Dans notre hebdomadaire, L’Anticapitaliste du 14 juin...
La grève perlée du 2/5 (deux jours de grève/trois jours de travail) initiée le 2 avril tient. Et ce malgré une situation difficile où force est de constater que depuis deux mois, aucun autre secteur significatif du monde du travail ne s’est joint au mouvement.
C’est dans ce contexte que la grève, avec des hauts et des bas, se maintient depuis deux mois et demi. La remontée des taux de grévistes le 12 juin, « jour de colère », atteste une nouvelle fois du refus massif du pacte ferroviaire. Cependant, la réussite de journées d’action espacées, comme le 22 mars, le 14 mai, le 12 juin, ou le succès du référendum contre le pacte ferroviaire, traduisent bien les difficultés du mouvement en cours : un rejet massif qui ne se traduit pas par une grève très dynamique. Une certaine routine s’est même installée au fil des semaines avec une grève à la carte, incapable de bousculer réellement le « train-train » de la grève perlée et le rouleau compresseur parlementaire.
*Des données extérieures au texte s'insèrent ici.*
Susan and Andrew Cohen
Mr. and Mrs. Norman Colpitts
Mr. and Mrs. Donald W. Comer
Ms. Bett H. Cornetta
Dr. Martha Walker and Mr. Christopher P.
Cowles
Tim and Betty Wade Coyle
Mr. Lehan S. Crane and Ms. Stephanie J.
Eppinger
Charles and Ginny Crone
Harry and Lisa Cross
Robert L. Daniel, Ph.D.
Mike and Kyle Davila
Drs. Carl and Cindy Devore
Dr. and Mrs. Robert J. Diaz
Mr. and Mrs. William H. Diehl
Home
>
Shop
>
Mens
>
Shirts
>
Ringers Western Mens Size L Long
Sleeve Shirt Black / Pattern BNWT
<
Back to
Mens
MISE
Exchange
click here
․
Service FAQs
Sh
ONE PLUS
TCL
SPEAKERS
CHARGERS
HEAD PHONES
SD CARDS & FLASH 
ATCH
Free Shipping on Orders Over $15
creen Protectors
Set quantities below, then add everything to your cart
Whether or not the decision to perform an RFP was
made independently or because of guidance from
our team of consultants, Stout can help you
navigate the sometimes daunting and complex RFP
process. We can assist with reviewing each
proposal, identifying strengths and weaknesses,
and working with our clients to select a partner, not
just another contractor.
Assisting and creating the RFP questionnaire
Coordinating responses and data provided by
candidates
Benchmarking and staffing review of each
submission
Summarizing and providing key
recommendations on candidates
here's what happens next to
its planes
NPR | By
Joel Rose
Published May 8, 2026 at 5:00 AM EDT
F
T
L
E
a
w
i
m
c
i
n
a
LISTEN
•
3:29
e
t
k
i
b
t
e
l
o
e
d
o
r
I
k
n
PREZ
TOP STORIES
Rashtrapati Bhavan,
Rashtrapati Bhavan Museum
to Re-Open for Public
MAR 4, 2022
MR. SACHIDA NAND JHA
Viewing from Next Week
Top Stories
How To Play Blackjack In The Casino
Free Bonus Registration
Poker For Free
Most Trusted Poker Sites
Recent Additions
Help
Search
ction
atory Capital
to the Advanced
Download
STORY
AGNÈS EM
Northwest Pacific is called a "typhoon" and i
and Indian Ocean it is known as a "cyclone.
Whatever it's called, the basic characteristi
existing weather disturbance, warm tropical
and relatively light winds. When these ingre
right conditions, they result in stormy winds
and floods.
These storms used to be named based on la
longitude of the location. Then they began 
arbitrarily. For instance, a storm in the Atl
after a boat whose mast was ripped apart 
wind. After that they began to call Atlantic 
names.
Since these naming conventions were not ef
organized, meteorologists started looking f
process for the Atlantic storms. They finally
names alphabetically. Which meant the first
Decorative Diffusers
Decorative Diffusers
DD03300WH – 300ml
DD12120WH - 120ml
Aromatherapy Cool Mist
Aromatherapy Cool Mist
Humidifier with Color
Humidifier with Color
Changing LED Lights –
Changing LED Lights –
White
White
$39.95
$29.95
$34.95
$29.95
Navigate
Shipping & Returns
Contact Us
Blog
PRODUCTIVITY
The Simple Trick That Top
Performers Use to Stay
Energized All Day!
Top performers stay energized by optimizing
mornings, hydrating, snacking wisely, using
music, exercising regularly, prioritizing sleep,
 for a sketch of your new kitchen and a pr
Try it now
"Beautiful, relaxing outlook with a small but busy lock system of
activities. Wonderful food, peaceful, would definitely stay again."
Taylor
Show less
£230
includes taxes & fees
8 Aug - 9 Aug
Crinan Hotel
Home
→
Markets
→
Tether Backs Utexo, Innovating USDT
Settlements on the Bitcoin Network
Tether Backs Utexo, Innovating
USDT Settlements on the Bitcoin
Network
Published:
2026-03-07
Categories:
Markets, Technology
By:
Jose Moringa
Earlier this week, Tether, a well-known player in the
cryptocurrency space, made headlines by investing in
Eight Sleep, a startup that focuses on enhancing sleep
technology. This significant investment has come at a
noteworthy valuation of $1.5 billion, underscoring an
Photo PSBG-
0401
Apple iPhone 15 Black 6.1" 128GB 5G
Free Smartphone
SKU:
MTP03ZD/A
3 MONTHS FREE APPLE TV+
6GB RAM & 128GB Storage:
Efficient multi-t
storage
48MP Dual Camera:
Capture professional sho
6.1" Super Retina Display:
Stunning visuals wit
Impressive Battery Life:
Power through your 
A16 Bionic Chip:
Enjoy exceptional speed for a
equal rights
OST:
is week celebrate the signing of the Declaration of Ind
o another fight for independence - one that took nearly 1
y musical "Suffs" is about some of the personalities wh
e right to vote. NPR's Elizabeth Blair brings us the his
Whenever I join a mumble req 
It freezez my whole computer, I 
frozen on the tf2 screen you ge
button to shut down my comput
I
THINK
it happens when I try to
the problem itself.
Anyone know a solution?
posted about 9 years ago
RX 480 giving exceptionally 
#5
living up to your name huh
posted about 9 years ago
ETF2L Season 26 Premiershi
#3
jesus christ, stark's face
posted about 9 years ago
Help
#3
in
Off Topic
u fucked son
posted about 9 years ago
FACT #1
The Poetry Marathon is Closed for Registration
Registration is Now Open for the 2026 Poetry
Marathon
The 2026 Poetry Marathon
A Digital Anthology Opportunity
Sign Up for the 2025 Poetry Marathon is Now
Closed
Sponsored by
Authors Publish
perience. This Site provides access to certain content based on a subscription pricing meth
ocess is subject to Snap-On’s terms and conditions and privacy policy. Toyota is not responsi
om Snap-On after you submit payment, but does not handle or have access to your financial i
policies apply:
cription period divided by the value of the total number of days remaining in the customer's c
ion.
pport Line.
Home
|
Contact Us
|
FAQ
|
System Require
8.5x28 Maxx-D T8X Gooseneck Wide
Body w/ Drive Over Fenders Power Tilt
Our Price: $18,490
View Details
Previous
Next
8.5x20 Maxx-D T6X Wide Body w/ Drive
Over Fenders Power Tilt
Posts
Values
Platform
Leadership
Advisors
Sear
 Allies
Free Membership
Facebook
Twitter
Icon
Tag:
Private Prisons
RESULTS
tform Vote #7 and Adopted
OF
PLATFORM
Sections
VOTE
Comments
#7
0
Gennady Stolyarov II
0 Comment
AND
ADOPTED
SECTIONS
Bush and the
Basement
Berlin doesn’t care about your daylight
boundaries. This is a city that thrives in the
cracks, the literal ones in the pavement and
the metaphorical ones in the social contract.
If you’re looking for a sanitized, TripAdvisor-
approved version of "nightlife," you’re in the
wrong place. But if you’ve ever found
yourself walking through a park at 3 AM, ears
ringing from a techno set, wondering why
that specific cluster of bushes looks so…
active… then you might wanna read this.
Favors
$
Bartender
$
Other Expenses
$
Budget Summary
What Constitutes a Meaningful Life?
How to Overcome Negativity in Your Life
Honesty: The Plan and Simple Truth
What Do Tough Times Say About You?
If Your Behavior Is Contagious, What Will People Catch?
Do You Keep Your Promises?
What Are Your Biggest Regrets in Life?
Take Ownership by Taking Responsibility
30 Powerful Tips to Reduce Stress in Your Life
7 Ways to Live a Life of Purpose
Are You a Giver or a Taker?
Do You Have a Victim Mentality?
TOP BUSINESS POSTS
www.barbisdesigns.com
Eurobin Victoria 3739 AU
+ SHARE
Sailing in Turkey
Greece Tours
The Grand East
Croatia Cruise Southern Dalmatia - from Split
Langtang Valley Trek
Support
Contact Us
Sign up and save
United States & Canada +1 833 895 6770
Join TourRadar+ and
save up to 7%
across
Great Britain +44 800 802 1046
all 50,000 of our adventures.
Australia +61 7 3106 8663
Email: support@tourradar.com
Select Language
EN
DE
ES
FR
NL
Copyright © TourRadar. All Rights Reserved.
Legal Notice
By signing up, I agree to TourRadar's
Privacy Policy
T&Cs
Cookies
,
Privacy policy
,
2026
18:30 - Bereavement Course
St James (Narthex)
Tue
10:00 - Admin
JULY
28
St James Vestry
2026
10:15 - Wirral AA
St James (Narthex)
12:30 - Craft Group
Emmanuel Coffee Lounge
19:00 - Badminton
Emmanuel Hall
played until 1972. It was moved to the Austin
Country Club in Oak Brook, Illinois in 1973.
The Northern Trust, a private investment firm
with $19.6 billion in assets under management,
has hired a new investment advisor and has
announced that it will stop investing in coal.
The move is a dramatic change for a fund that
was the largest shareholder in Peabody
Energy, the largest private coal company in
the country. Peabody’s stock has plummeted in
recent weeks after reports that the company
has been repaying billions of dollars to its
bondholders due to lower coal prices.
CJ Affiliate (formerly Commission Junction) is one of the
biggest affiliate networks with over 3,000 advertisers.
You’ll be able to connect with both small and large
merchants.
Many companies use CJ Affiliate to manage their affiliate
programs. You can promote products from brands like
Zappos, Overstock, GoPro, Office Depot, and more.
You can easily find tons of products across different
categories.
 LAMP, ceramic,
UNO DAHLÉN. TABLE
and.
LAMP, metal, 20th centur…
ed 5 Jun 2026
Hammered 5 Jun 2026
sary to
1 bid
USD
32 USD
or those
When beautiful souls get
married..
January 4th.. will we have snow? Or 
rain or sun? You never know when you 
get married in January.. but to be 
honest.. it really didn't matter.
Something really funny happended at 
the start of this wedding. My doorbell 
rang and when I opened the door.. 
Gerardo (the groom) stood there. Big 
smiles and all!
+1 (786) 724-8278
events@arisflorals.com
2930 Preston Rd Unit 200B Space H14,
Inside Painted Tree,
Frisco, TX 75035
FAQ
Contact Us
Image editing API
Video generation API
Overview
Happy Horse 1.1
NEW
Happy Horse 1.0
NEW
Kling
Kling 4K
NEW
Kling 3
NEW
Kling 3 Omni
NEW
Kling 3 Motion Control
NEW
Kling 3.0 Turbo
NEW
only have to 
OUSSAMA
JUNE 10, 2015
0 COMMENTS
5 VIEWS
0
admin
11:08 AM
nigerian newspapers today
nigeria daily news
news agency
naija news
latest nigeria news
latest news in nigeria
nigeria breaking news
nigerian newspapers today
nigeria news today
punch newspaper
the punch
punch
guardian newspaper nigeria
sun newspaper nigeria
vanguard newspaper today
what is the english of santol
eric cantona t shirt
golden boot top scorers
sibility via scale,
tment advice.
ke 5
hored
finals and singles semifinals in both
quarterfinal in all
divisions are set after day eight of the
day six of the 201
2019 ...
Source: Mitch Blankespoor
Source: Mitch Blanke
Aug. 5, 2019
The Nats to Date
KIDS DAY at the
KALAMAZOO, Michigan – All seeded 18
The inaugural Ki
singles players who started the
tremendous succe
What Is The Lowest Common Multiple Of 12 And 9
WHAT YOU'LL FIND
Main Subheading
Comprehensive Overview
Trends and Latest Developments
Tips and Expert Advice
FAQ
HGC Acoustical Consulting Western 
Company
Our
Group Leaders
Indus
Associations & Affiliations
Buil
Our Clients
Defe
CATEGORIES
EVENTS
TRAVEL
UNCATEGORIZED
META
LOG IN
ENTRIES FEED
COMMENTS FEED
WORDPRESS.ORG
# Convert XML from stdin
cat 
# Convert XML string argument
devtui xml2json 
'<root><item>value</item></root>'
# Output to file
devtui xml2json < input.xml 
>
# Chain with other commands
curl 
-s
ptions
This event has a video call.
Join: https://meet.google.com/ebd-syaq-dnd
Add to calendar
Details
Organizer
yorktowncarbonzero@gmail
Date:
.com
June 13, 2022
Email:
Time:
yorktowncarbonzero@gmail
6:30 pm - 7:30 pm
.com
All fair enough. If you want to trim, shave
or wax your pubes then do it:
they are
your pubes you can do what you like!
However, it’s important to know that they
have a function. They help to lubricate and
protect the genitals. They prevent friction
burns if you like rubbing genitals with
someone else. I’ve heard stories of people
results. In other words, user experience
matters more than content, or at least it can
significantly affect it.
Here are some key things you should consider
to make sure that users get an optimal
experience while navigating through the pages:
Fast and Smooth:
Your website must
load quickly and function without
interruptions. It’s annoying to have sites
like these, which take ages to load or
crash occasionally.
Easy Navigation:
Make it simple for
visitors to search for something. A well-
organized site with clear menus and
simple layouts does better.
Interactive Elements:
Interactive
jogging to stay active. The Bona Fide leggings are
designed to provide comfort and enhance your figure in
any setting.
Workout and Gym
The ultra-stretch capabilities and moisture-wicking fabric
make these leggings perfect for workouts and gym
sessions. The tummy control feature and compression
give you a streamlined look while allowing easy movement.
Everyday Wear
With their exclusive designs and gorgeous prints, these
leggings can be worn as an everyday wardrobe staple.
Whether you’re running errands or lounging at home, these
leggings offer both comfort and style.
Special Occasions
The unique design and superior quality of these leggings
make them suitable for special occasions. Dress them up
Celle-ci était présentée par les directions syndicales comme une « grève à l’économie » pouvant désorganiser la production. Résultat, c’est la grève qui est désorganisée avec des AG réduites. Celles-ci n’ont plus vraiment de pouvoir : la grève est décidée par l’intersyndicale sur une durée de trois mois.
Une intersyndicale sans boussole
Dans cette situation, sans poussée significative de la base, les syndicats ont les coudées franches. Mais, même avec toute la volonté du monde, aucun syndicat ne ressort des « discussions » avec le gouvernement avec suffisamment de grain à moudre pour justifier un retrait du mouvement. Les annonces sur la reprise d’une partie de la dette de la SNCF ou l’inscription dans la loi du caractère incessible du capital de la SNCF sont une vaste fumisterie. La reprise de la dette était déjà prévue dans le cadre de la transformation de la SNCF en société anonyme… et la garantie du caractère incessible du capital de la SNCF revient à accepter la transformation en SA, ce qu’aucunE cheminotE ne veut. Tous les pronostics plus ou mois avisés sur la sortie du conflit de la CFDT et de l’UNSA depuis deux mois sont donc pour l’instant erronés : le gouvernement ne négocie rien. De plus, en ce moment même, la direction de la SNCF tente de faire passer de nombreuses réorganisations dans les établissements !
L’intersyndicale est donc pour l’instant dans « l’obligation » de continuer un mouvement qu’elle contrôle mais dont elle ne voit pas l’issue. Ainsi le mouvement pourrait continuer cet été, avec un risque qu’il s’étiole petit à petit.
Construire et faire vivre la grève
Cette stratégie syndicale est refusée par de nombreux cheminotEs, qui sont depuis longtemps en grève reconductible ou ne reprennent le travail qu’épisodiquement. En Île-de-France, ils et elles s’organisent principalement autour de « l’AG inter-gares », rassemblant régulièrement jusqu’à 200 cheminotEs. Il s’agit d’une tentative de sortir du carcan imposé par les directions syndicales et d’être force de proposition pour le mouvement. Il a par exemple été tenté de « sortir du calendrier 2/5 » en poussant pour la grève avec les fonctionnaires le 22 mai ou le 5 juin – avec un succès tout à fait relatif. Mais cette AG inter-gares souffre de la principale lacune de ce mouvement : il n’est pas la somme d’expériences d’auto-organisation (quasi inexistantes faute de grève réelle) issues des AG locales. Malgré ses limites, cet espace est toutefois devenu un lieu incontournable de construction de la grève.
Dans cette situation, de nombreux militantEs de la grève ont pris leurs affaires en main, notamment dans des comités de mobilisation regroupant des cheminotEs non syndiqués et des différents syndicats. Ils et elles se démènent pour renforcer la grève à l’intérieur de la SNCF tout en allant à la rencontre des autres salariéEs. Des délégations de grévistes se sont rendues auprès des salariéEs de Vélib’, des catacombes de Paris, de McDonald’s, d’EdF, de Carrefour, de la RATP, à la manifestation pour la défense du droit d’asile et des sans-papiers, ou des hospitalierEs en grève à Rouen.
La grande majorité des cheminotEs présents dans le mouvement continuent de suivre le préavis de l’intersyndicale. Il est important que la minorité des cheminotEs en grève reconductible ne se coupent pas de ceux-là. Il faut donc continuer de construire les AG calées sur le « 2/5 »… tout en y défendant à terme la perspective d’une grève « 5/5 ».